[What to work on]
Nothing but the lines from the start of the data through the line with "The case of" should appear in the answer, each retyped exactly, and pictures should not.

Records from a dataset:
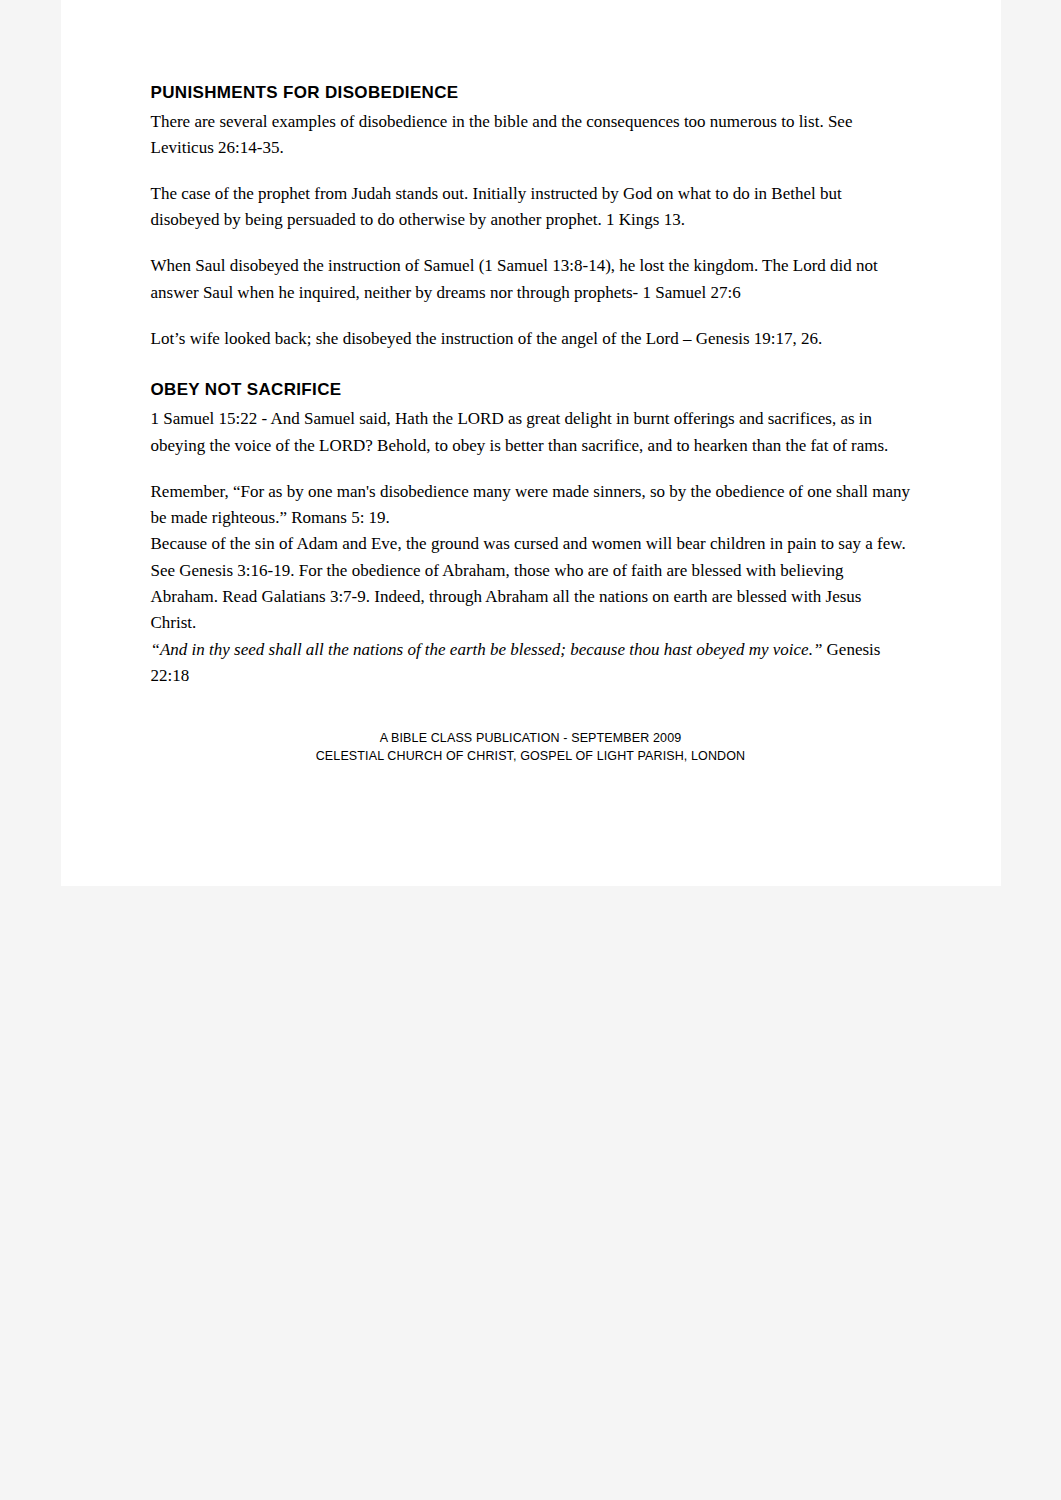PUNISHMENTS FOR DISOBEDIENCE
There are several examples of disobedience in the bible and the consequences too numerous to list. See Leviticus 26:14-35.
The case of the prophet from Judah stands out. Initially instructed by God on what to do in Bethel but disobeyed by being persuaded to do otherwise by another prophet. 1 Kings 13.
When Saul disobeyed the instruction of Samuel (1 Samuel 13:8-14), he lost the kingdom. The Lord did not answer Saul when he inquired, neither by dreams nor through prophets- 1 Samuel 27:6
Lot’s wife looked back; she disobeyed the instruction of the angel of the Lord – Genesis 19:17, 26.
OBEY NOT SACRIFICE
1 Samuel 15:22 - And Samuel said, Hath the LORD as great delight in burnt offerings and sacrifices, as in obeying the voice of the LORD? Behold, to obey is better than sacrifice, and to hearken than the fat of rams.
Remember, “For as by one man's disobedience many were made sinners, so by the obedience of one shall many be made righteous.” Romans 5: 19.
Because of the sin of Adam and Eve, the ground was cursed and women will bear children in pain to say a few. See Genesis 3:16-19. For the obedience of Abraham, those who are of faith are blessed with believing Abraham. Read Galatians 3:7-9. Indeed, through Abraham all the nations on earth are blessed with Jesus Christ.
“And in thy seed shall all the nations of the earth be blessed; because thou hast obeyed my voice.” Genesis 22:18
A BIBLE CLASS PUBLICATION - SEPTEMBER 2009
CELESTIAL CHURCH OF CHRIST, GOSPEL OF LIGHT PARISH, LONDON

[Solved problem]
PUNISHMENTS FOR DISOBEDIENCE
There are several examples of disobedience in the bible and the consequences too numerous to list. See Leviticus 26:14-35.
The case of the prophet from Judah stands out. Initially instructed by God on what to do in Bethel but disobeyed by being persuaded to do otherwise by another prophet. 1 Kings 13.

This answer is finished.